Kansas City doesn’t have Time magazine’s person of the year — that’s President Barack Obama.
But it does have one of Time’s top 10 medical breakthroughs of 2012.
A technology developed at Children’s Mercy Hospital is ranked No. 7 — just ahead of a genetic project to help identify cancer in kids and behind one to decode the genes involved in breast cancer. The technology goes by the registered trademark name of STAT-Seq., meaning fast sequencing.
It essentially takes the DNA of a newborn baby and uses a newly developed high-speed genetic sequencer to read all the infant’s genes while at the same time cross-referencing those findings against a database of mutations that can cause genetic diseases.
“Not only are we finding known causes of genetic disease, we are also finding new ones,” said Carol Saunders, a molecular geneticist and clinical director of the hospital’s Center for Pediatric Genomic Medicine.
Children can be born with a variety of some 7,000 genetic diseases, many of them rare and difficult to diagnose. About 30 percent of children in neonatal intensive care units are there because of genetic diseases.

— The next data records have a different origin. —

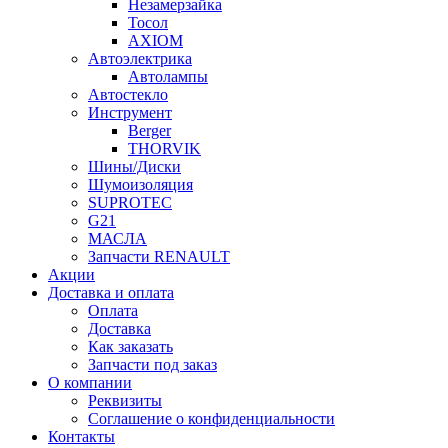
Незамерзайка
Тосол
AXIOM
Автоэлектрика
Автолампы
Автостекло
Инструмент
Berger
THORVIK
Шины/Диски
Шумоизоляция
SUPROTEC
G21
МАСЛА
Запчасти RENAULT
Акции
Доставка и оплата
Оплата
Доставка
Как заказать
Запчасти под заказ
О компании
Реквизиты
Соглашение о конфиденциальности
Контакты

It used to take many weeks to decode a child’s DNA — delaying treatments and putting parents through much fret and worry. But the Children’s Mercy technology uses a blood sample to help accurately diagnose, or at least narrow down possible diagnoses, in as little as 50 hours.
“And those two days can mean the difference between life and death for a critically ill infant,” the magazine declared.
The technology was developed under the leadership of researcher Stephen Kingsmore, director of the Center for Pediatric Genomic Medicine. The high-speed sequencer was developed by a San Diego-based firm, Illumina Inc.
Children’s Mercy says it has used the technology on about 15 people so far.